PART I
Hi all,
I had posted a few weeks back as to how I was having trouble signing data with my Gemalto Cyberflex Access 64k v2 card.
Here is a link to that post:
9652818
I have had to invest considerable time and effort and now I have a better understanding of this problem. It seems to be a problem with this card and , therefore, anyone else using this card, please read and see if it behaves the same way for you.
First things first, this is a JC 2.1.1 card and does not support javacarx.crpto, and therefore I cannot encrypt/decrypt. At best, I can sign data and thats fine as my application ony needs to sign and verify.
I had been discussing with Shane on the above mentioned forum as to how this card signs exactly 20 bytes of data (no less, no more) when running the RSA_SHA1 algorithm.
To figure out more, I decided to code a program to encrypt and decrypt data(signs signing is only encrypting with a private key after hashing, etc). This program was coded entirely in Java and has nothing to do with JC. I initially had a feeling that my keys used on the JC may be wrong and thus made a program in Java to generate private/public keys that work perfectly, ie encrypt decrypt correctly. Now I use one of these keys that are known to work.

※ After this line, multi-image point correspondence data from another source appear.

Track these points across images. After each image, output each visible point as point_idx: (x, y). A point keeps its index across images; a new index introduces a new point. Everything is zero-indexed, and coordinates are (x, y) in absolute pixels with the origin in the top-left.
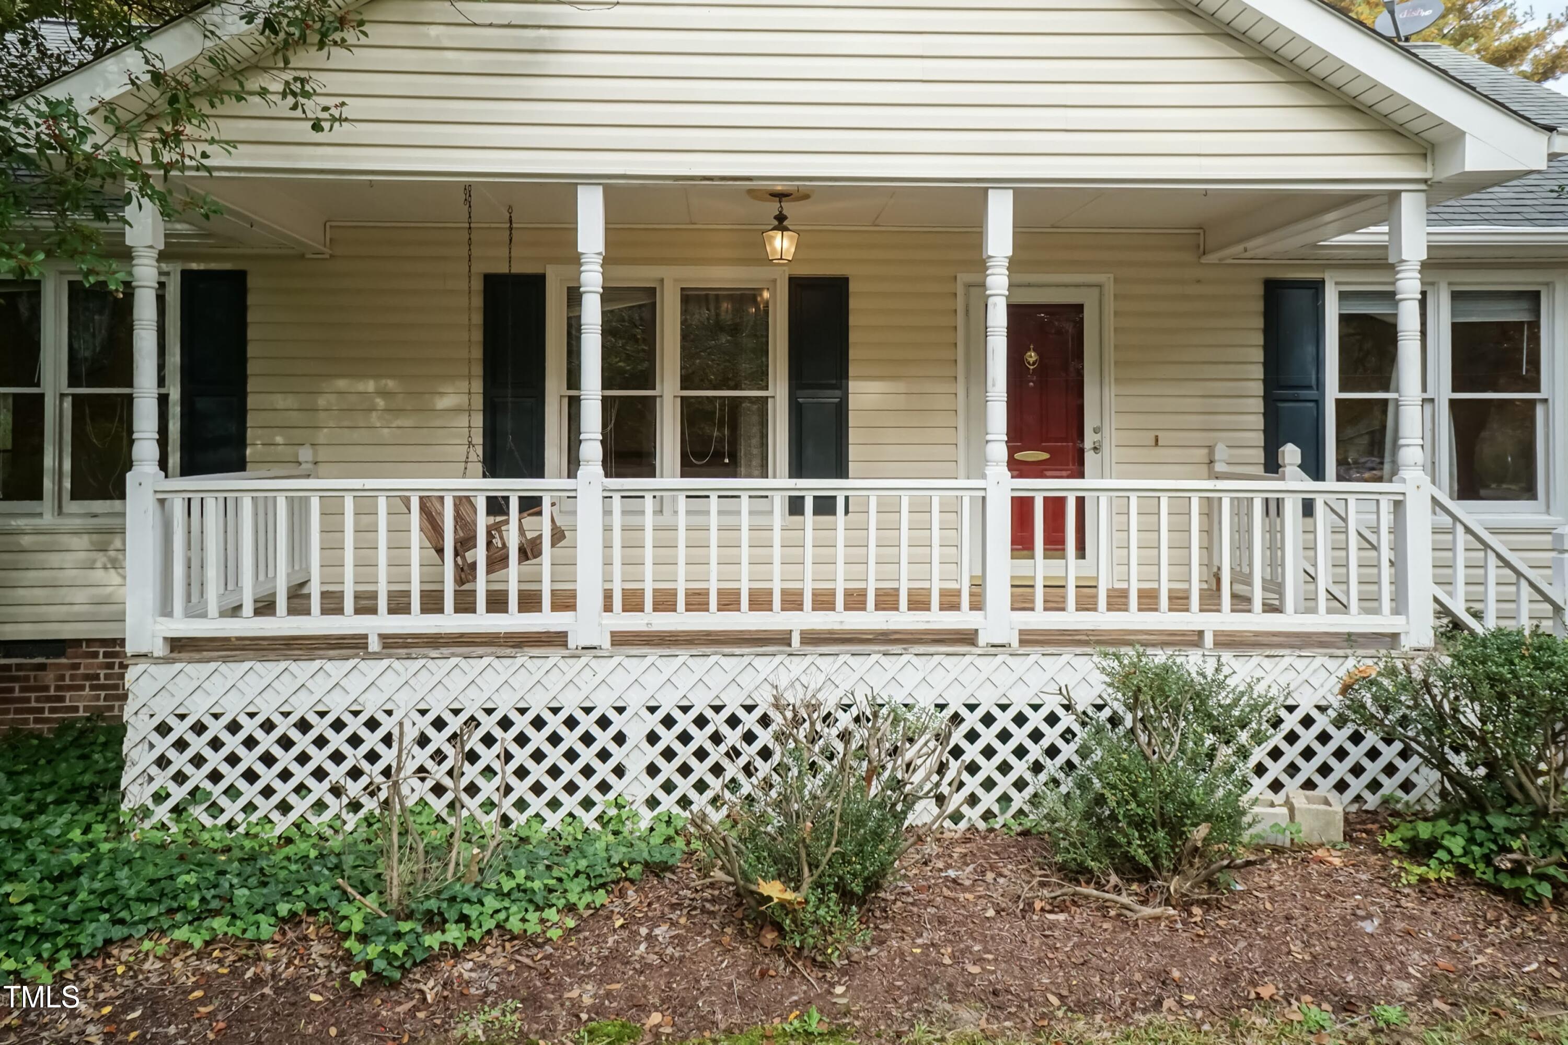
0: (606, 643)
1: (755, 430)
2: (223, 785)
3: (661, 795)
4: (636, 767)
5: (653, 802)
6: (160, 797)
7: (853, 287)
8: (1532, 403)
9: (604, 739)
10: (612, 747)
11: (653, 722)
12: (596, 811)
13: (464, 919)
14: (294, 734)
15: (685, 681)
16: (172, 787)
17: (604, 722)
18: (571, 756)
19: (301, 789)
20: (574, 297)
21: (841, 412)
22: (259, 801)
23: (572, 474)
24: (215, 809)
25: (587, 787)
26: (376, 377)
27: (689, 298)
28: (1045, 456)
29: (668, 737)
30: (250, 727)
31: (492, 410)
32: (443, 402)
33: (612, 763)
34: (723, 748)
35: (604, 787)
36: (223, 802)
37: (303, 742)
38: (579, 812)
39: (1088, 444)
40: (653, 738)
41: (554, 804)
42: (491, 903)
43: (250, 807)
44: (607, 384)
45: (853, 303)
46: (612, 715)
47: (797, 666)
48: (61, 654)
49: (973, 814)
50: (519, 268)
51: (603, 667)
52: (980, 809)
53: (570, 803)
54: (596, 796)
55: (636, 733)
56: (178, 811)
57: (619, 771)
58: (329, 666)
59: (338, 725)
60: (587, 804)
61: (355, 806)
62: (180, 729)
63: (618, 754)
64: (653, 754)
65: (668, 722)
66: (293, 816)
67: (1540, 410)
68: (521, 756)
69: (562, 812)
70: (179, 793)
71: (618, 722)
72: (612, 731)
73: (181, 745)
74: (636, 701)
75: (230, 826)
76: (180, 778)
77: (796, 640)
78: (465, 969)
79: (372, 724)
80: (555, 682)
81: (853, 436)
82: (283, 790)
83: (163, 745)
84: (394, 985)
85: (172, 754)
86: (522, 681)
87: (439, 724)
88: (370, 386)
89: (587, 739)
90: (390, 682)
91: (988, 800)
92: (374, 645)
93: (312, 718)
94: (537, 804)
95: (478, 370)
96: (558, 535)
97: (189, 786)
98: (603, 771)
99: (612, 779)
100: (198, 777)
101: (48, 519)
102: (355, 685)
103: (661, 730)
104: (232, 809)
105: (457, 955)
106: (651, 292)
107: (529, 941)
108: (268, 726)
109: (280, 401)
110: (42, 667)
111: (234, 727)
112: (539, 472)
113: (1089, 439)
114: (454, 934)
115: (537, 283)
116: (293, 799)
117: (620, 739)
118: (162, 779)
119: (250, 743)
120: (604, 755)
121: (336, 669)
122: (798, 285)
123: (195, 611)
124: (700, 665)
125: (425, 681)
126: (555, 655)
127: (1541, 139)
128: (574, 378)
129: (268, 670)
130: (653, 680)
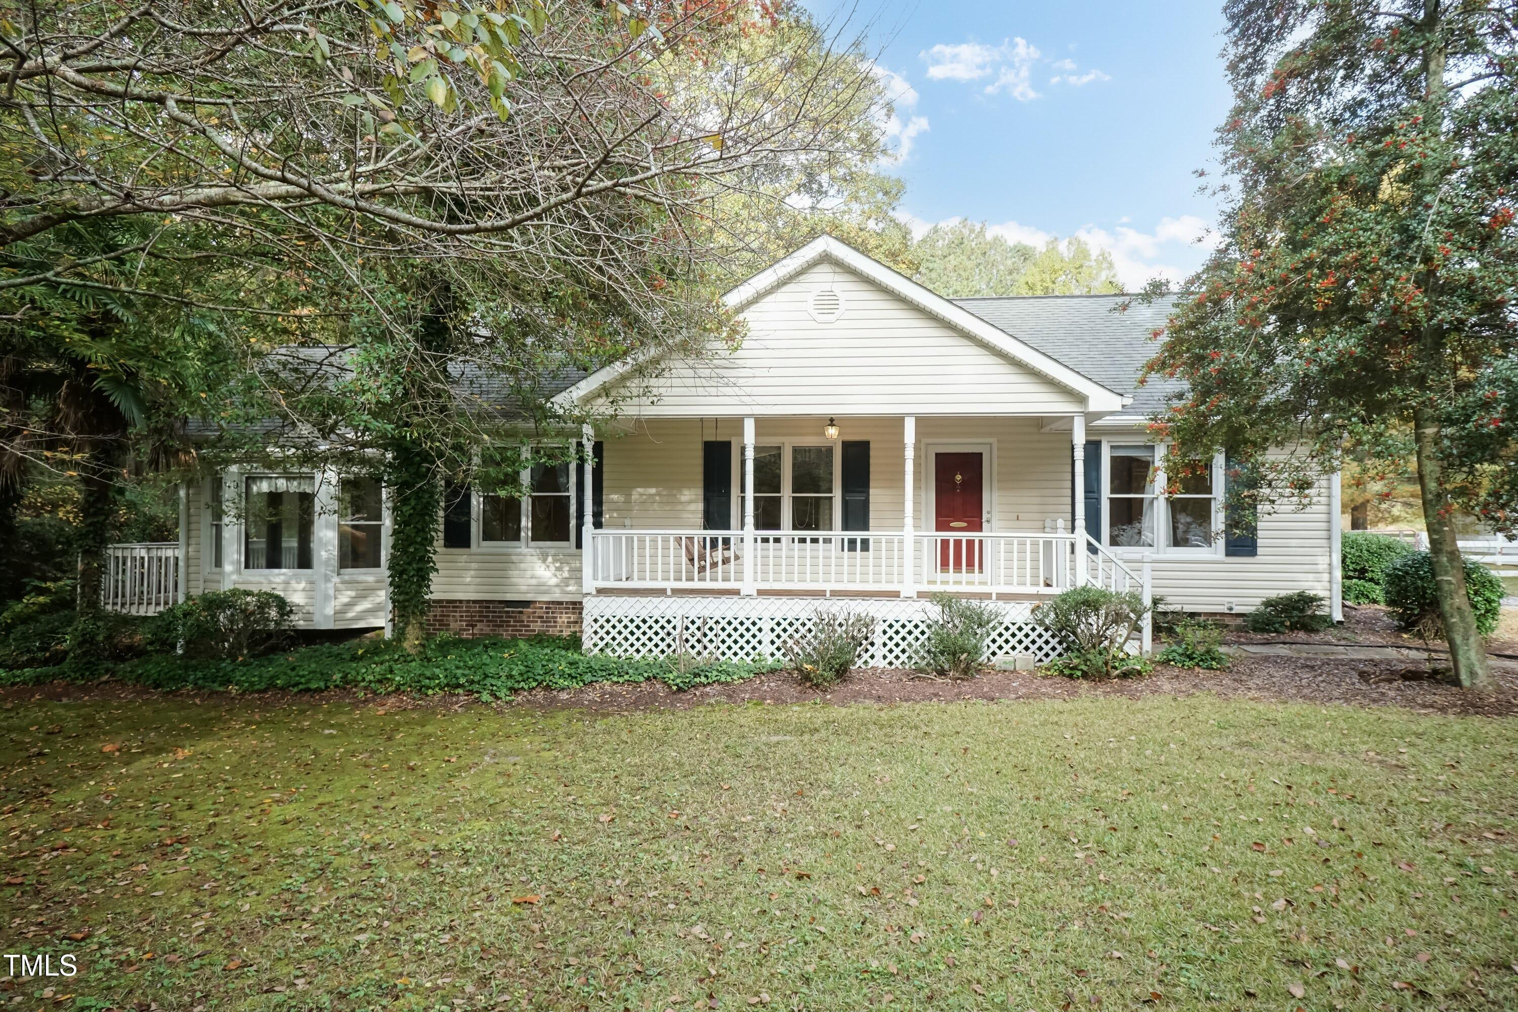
0: (755, 593)
1: (827, 512)
2: (617, 642)
3: (776, 652)
4: (766, 641)
5: (772, 655)
6: (595, 645)
7: (872, 445)
8: (1210, 499)
9: (754, 630)
10: (757, 633)
11: (773, 624)
12: (751, 657)
13: (706, 676)
14: (641, 624)
15: (785, 609)
16: (599, 642)
17: (754, 624)
18: (742, 636)
19: (644, 645)
20: (743, 449)
21: (866, 504)
22: (629, 648)
23: (742, 529)
24: (614, 651)
25: (748, 648)
26: (657, 487)
27: (796, 451)
28: (965, 524)
29: (778, 630)
30: (626, 621)
31: (707, 500)
32: (684, 498)
33: (757, 639)
34: (799, 635)
35: (754, 648)
36: (617, 648)
37: (644, 627)
38: (745, 657)
39: (984, 520)
40: (773, 630)
41: (735, 654)
42: (715, 673)
43: (626, 651)
44: (756, 491)
45: (872, 453)
46: (757, 621)
47: (827, 603)
48: (528, 607)
49: (897, 663)
50: (720, 439)
51: (754, 602)
52: (900, 661)
53: (741, 654)
54: (751, 651)
55: (766, 628)
56: (601, 650)
57: (760, 642)
58: (654, 600)
59: (657, 622)
60: (747, 654)
61: (663, 652)
62: (602, 621)
63: (759, 636)
64: (773, 636)
65: (779, 624)
66: (641, 654)
67: (1213, 503)
68: (723, 635)
69: (738, 657)
70: (601, 644)
71: (759, 624)
72: (757, 627)
73: (602, 627)
74: (766, 616)
75: (619, 657)
76: (602, 639)
77: (828, 594)
78: (708, 689)
79: (669, 622)
80: (735, 608)
81: (872, 515)
82: (637, 645)
83: (596, 626)
84: (685, 691)
85: (599, 630)
86: (723, 607)
87: (693, 622)
88: (653, 491)
89: (748, 630)
90: (675, 606)
91: (903, 657)
92: (669, 593)
93: (647, 619)
94: (729, 654)
95: (701, 484)
96: (737, 558)
97: (605, 642)
98: (754, 642)
99: (757, 645)
100: (608, 639)
101: (524, 550)
102: (663, 607)
103: (776, 627)
104: (620, 651)
105: (705, 686)
106: (779, 448)
107: (727, 684)
108: (632, 621)
109: (615, 497)
110: (521, 612)
111: (620, 621)
112: (728, 527)
113: (985, 516)
114: (703, 679)
115: (728, 444)
116: (641, 648)
117: (760, 630)
118: (596, 639)
119: (626, 627)
120: (754, 636)
121: (656, 600)
122: (846, 445)
123: (606, 578)
124: (791, 603)
125: (687, 606)
126: (736, 598)
127: (1120, 398)
128: (743, 490)
129: (632, 600)
130: (773, 608)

So, after generating these keys, I used the exact same keys in JC. I sent a dummy 20 bytes of data to JC for it to sign with the private key. I got the output in an APDU which I copied to my Java program and used the corresponding public key to decrypt this data. Upon decryption, I found the exact data that I had sent to the JC. This of course had been padded according to the specifiction given in ALG_RSA_SHA_PKCS1(http://www.cs.ru.nl/~woj/javacardapi221/javacard/security/Signature.html#init(javacard.security.Key, byte, byte[], short, short)
The main part is that the data was as is - not hashed at all. And this is why the card complains if you try to pass any data length that is less than or more than 20 bytes - It already expects a SHA1 hash and just pads that and encrypts with the private key. To further test this, I tried the RSA_MD5 algo - and that too only works with a 16 byta data payload - MD5 produces a 16 byte hash value which then the card expects.
In further tests, I checked with more input data (all 20 bytes of course) and each time I could successfully decrypt the output APDU on my JAVA code on my PC.
Futhermore, and this would of course be expected, I encrypted data after the requisite padding on my PC with the JAVA program and the encrypted data is identical to he signed data produced on the JC(SInce the JC essentially pads the data and encrypts it).
Anyone using this card, please let me know if you also can only sign 20 bytes. This is completely not expected if one were to go by the JC 2.1.1 API standard as signing involves hashing before encryption and therefore you can pass variable length data to it.